Eight tugboats, including one that’s 160 tons, have relentlessly tried to pull the ship with little success. Peter Berdowski, the chairman of a Dutch firm hired by Egypt to clear navigation in the vital waterway, said the strategy was ineffective.
“It is, in a manner of speaking, a very heavy whale on the beach,” Berdowski told Dutch program Nieuwuur on Wednesday. “The ship, with the weight it now has, can’t really be pulled free. You can forget it.”
Berdowski said another strategy would be removing water and oil from the ship to reduce weight and, possibly, offload containers. He admitted, however, it could take weeks to complete the task.
Egypt said it halted all navigation in the canal on Thursday, having briefly allowed 13 vessels in Port Said to move southwards on Wednesday only after realizing that rescue efforts were taking longer than initially estimated.
The Suez Canal Authority said in a statement: “The 13 vessels were expected to continue their transit through the canal according to projections on the time of completion of the floatation works of the grounding vessel. However, an alternative scenario had to be adopted; which entailed those vessels dropping anchor in the Bitter Lakes waiting area, until navigation can be fully resumed after the floatation of the vessel.”
The ship’s Japanese owner, Shoei Kisen Kaisha Ltd, said it apologizes “for causing a great deal of concern to the vessels scheduled to sail … and all parties affected by this accident.

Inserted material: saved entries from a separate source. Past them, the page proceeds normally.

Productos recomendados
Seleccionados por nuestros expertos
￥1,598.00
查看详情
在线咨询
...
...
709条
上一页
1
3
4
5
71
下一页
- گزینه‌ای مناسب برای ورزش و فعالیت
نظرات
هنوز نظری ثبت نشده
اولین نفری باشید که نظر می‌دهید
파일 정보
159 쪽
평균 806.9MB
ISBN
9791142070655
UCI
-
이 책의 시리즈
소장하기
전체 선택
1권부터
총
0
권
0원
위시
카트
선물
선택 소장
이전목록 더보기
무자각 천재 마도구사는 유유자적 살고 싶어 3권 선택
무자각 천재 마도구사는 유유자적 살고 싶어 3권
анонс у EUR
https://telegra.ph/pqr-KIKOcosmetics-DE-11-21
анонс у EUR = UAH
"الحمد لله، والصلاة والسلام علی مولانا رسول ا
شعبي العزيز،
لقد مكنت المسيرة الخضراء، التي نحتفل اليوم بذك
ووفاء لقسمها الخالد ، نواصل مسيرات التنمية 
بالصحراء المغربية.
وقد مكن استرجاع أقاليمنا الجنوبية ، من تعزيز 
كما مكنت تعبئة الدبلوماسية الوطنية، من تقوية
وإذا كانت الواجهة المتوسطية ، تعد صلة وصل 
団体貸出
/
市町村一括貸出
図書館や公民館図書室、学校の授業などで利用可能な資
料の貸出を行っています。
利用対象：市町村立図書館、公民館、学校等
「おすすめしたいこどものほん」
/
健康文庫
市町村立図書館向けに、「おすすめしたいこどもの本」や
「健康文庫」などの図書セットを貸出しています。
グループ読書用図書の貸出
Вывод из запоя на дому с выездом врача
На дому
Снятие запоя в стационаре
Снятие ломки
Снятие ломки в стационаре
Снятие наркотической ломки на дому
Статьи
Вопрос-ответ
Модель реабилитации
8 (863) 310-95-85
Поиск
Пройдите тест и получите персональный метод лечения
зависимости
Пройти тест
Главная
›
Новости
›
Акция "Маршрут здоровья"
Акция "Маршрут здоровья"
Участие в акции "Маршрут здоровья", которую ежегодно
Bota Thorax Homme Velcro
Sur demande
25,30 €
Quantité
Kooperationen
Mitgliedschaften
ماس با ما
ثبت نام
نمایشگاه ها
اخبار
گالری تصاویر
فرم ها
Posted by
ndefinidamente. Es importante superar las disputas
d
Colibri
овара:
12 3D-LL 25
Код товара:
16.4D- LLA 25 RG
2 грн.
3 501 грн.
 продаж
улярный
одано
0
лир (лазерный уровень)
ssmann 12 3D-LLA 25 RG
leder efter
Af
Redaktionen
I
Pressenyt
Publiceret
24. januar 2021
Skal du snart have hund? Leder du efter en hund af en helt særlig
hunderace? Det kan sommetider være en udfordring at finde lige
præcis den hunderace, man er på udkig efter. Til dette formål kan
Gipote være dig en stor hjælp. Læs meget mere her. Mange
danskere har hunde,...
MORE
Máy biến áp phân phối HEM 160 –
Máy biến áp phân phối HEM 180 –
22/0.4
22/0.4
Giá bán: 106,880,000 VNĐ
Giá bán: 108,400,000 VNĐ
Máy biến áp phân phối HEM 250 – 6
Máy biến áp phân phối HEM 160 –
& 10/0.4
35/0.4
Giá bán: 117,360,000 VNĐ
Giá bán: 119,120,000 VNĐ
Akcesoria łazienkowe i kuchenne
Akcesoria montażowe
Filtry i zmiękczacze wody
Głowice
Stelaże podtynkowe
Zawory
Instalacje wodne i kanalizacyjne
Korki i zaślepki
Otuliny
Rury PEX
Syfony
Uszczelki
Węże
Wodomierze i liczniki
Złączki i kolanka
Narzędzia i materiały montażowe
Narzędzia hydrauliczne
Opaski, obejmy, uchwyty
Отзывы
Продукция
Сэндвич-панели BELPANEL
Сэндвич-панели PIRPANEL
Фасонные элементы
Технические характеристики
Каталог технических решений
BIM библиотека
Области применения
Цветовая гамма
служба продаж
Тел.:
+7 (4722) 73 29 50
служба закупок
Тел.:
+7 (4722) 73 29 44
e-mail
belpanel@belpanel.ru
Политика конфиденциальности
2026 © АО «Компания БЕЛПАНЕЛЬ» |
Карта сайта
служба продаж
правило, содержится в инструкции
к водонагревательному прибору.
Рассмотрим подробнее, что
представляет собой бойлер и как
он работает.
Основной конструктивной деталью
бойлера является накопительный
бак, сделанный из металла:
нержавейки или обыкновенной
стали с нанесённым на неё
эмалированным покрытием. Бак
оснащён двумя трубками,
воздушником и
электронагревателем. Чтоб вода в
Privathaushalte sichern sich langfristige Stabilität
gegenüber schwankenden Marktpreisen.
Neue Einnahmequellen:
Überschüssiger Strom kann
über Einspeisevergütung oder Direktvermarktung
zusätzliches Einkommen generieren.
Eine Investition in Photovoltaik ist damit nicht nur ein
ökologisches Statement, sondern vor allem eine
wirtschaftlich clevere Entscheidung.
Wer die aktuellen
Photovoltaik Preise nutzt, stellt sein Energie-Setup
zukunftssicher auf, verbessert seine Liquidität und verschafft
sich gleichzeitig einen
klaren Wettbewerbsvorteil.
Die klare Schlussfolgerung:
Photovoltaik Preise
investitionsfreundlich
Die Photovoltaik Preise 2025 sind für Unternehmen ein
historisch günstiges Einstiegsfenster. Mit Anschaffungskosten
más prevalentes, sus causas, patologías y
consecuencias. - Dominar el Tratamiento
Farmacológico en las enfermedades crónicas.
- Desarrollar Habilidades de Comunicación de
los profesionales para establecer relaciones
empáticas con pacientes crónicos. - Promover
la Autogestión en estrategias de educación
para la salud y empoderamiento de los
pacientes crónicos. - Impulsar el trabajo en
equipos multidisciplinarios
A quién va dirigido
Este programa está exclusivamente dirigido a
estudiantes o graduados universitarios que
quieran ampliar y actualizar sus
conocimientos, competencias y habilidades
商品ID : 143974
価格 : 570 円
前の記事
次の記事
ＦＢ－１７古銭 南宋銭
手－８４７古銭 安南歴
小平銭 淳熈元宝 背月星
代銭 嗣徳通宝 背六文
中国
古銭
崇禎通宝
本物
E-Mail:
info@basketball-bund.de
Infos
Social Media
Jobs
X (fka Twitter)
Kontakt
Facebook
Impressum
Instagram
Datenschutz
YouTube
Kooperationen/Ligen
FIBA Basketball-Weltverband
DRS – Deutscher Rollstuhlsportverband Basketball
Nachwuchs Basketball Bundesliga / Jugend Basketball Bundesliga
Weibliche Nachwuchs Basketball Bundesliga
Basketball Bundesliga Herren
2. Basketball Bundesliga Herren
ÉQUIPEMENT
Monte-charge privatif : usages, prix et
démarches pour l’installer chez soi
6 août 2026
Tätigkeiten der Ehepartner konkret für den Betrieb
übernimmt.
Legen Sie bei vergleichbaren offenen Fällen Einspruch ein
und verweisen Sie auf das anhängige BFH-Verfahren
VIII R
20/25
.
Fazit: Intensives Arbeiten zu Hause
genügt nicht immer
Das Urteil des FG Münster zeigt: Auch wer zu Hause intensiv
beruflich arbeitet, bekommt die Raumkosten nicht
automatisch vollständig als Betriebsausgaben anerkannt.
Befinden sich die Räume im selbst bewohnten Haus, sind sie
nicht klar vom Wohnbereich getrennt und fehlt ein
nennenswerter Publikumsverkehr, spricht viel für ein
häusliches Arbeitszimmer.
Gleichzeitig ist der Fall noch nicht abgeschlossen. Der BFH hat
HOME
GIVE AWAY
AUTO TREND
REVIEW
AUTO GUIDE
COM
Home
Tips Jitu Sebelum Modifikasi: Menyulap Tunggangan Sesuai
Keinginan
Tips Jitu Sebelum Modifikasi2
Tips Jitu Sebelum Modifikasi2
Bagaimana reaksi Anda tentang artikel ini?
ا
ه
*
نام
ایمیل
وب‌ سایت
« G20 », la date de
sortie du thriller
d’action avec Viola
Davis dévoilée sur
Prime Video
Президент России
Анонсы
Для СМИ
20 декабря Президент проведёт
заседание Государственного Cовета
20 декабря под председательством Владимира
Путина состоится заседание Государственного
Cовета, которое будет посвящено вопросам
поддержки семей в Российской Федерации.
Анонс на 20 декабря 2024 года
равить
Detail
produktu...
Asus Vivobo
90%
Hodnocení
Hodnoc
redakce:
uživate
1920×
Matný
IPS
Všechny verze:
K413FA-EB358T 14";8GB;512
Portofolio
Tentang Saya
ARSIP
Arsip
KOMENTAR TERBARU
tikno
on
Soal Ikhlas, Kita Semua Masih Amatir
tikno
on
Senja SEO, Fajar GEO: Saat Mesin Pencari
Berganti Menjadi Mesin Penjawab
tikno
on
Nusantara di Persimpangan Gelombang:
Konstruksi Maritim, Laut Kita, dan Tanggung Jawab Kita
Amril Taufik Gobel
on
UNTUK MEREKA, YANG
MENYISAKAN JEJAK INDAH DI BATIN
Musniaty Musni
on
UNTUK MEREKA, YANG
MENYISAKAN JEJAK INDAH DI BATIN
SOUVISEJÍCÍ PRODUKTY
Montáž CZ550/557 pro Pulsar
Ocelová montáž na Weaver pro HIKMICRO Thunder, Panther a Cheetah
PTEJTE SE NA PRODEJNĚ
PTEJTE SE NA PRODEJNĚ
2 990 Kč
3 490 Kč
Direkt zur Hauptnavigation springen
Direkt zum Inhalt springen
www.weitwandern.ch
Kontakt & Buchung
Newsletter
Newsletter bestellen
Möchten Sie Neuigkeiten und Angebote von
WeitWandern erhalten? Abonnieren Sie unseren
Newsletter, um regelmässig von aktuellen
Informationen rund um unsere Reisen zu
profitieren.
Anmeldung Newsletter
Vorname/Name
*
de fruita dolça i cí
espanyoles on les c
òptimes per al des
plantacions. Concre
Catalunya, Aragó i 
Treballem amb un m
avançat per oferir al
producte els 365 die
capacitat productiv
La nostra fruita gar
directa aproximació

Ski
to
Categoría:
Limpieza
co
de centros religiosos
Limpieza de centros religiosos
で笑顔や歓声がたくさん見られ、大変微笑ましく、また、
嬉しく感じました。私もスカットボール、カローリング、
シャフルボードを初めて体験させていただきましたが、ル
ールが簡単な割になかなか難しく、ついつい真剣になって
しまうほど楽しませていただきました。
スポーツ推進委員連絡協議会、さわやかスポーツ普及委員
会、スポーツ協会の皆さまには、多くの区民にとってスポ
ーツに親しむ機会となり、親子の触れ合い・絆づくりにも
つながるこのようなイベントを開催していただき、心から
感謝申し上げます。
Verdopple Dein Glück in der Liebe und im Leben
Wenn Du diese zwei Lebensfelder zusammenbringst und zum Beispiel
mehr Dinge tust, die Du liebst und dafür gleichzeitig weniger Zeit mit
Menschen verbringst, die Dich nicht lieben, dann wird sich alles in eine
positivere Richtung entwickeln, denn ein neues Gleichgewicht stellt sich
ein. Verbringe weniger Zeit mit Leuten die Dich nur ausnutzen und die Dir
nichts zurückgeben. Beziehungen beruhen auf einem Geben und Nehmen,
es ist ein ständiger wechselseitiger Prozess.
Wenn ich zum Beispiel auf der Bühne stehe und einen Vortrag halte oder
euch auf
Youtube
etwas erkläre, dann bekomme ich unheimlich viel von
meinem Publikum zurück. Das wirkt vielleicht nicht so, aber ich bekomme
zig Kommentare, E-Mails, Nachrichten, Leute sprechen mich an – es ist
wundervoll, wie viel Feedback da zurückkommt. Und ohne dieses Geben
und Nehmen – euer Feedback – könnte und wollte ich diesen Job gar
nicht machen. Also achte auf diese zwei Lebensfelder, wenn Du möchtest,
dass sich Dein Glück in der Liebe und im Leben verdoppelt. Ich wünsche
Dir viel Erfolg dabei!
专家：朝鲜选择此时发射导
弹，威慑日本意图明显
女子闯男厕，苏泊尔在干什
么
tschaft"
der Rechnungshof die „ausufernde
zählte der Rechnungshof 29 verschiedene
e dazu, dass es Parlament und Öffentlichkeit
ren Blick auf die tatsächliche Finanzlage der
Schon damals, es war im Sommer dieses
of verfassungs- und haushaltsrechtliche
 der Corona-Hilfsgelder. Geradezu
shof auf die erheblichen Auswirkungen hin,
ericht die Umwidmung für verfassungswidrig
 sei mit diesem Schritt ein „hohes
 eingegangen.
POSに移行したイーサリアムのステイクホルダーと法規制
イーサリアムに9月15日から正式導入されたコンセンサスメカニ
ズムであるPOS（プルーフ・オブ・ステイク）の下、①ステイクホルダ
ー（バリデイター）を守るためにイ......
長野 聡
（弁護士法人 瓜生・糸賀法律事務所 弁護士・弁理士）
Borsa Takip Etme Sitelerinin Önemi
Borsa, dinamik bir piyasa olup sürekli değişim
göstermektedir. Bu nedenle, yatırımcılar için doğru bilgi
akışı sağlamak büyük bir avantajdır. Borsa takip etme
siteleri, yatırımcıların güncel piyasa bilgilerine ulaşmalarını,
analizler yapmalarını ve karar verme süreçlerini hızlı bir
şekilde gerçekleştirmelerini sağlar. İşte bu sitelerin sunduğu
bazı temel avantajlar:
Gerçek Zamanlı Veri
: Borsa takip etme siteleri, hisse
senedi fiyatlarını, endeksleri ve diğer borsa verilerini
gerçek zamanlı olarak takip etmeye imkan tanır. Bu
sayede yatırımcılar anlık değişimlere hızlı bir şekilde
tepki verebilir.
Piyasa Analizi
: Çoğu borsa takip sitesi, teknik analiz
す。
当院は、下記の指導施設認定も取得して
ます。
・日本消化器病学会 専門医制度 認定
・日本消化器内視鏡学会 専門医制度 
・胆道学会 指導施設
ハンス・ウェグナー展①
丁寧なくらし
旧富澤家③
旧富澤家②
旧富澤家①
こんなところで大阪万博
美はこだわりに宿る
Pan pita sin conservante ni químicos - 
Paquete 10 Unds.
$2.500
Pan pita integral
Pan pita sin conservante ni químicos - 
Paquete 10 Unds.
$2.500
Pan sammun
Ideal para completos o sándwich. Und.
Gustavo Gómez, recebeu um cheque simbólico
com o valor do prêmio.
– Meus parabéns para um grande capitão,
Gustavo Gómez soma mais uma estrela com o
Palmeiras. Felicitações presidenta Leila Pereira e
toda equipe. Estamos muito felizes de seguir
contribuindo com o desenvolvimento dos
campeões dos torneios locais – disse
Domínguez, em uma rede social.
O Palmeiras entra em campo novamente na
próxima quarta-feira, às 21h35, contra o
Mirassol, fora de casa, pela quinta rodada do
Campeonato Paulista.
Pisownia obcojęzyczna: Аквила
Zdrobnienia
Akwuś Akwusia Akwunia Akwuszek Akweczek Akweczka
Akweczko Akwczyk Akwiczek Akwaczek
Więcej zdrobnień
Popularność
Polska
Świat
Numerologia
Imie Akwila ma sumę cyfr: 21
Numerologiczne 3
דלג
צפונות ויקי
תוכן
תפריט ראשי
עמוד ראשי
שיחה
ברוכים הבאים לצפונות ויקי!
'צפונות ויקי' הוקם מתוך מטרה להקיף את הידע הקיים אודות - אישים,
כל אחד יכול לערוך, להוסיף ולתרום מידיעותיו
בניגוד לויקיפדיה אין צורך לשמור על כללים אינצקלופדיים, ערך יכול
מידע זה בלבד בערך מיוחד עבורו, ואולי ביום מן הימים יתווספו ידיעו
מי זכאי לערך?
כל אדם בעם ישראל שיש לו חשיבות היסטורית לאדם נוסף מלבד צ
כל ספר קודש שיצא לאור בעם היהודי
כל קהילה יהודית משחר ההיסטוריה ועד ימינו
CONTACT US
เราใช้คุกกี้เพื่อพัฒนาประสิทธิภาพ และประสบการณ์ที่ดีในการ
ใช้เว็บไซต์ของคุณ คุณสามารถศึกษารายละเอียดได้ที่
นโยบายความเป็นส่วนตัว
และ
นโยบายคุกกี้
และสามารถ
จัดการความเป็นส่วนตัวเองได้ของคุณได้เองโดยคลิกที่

We are determined to keep on working hard to resolve this situation as soon as possible.”
Tracking maps showed more than 100 ships standing idle south of the stranded ship, blocking a strategic waterway that provides the shortest sea link from Asia to Europe by connecting the Mediterranean to the Red Sea.
The Suez Canal was opened in 1869 and was extended in 2015.
Last year, 18,829 vessels passed through the canal in both directions.